Margo asintió y me acerqué a Chuck. Me envolví la mano con la camiseta, como me había dicho, me incliné hacia delante y —lo más suavemente que pude— apoyé un dedo en la ceja derecha de Chuck Parson y retiré rápidamente la crema depilatoria, que arrastró consigo hasta el último pelo. Estaba todavía al lado de Chuck, con su ceja derecha en mi camiseta, cuando abrió los ojos. Margo cogió el edredón como una flecha, se lo tiró a la cara, y cuando levanté la mirada, la pequeña ninja ya había saltado por la ventana. La seguí lo más deprisa que pude mientras Chuck gritaba: ¡MAMÁ! ¡PAPÁ! ¡LADRONES! ¡LADRONES!
Quise decirle: «Lo único que te hemos robado es la ceja», pero cerré el pico y salté por la ventana. Casi aterricé encima de Margo, que estaba pintando una M en el revestimiento de plástico de la casa de Chuck. Luego cogimos los zapatos y volvimos al coche cagando leches. Me giré a mirar la casa y vi que las luces estaban encendidas, pero todavía no había salido nadie, lo que demostraba con brillante simplicidad lo bien que había untado el pomo con vaselina. Cuando el señor Parson (o quizá la señora, la verdad es que no lo vi) corrió las cortinas del comedor y echó un vistazo, nos alejábamos ya marcha atrás hacia la calle Princeton y la autopista.
—¡Sí! —grité—. Joder, ha sido genial.
—¿Lo has visto? ¿Le has visto la cara sin ceja? Se le ha puesto cara de interrogante. En plan: «¿En serio? ¿Estás diciéndome que solo tengo una ceja? Gilipolleces». Y me ha encantado tener que decidirme entre depilarle la ceja izquierda o la derecha. Sí, me ha encantado. Y cómo gritaba llamando a su mamá, el llorica de mierda.
—Espera, ¿tú por qué lo odias?
—No he dicho que lo odie. He dicho que es un llorica de mierda.
—Pero siempre has sido su amiga —le dije.
O al menos yo pensaba que era su amiga.
—Sí, bueno, era amiga de mucha gente —me contestó.

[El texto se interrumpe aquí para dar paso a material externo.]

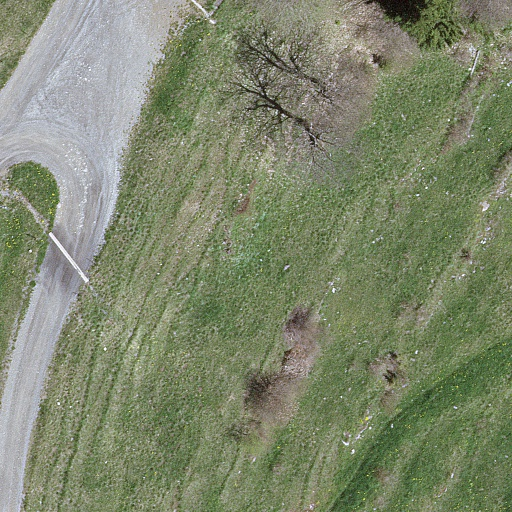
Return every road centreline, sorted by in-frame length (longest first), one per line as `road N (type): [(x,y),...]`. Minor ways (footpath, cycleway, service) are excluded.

Margo se estiró en el coche, apoyó la cabeza en mi hombro huesudo y su pelo me resbaló por el cuello.
—Estoy cansada —añadió.
—Cafeína —le dije yo.
Alargó la mano hasta la parte de atrás y cogió dos latas de Mountain Dew. Me bebí la mía en dos largos tragos.
—Bueno, vamos al SeaWorld —me dijo—. Onceava parte.
—¿Cómo? ¿Vamos a liberar a Willy o algo así?
—No —me contestó—. Simplemente vamos al SeaWorld, eso es todo. Es el único parque temático que todavía no he allanado.
—No podemos allanar el SeaWorld —le dije.
Me metí en el aparcamiento vacío de una tienda de muebles y apagué el coche.
—Ha llegado la hora de la verdad —me dijo inclinándose para volver a encender el coche.
Le aparté las manos.
—No podemos allanar el SeaWorld —repetí.
—Ya estamos otra vez con el allanamiento.
Se calló un momento y abrió otra lata de Mountain Dew. La lata proyectó la luz sobre su cara y por un segundo la vi sonriendo por lo que estaba a punto de decir.
—No vamos a allanar nada. No lo consideres un allanamiento. Considéralo una visita gratis al SeaWorld en plena noche.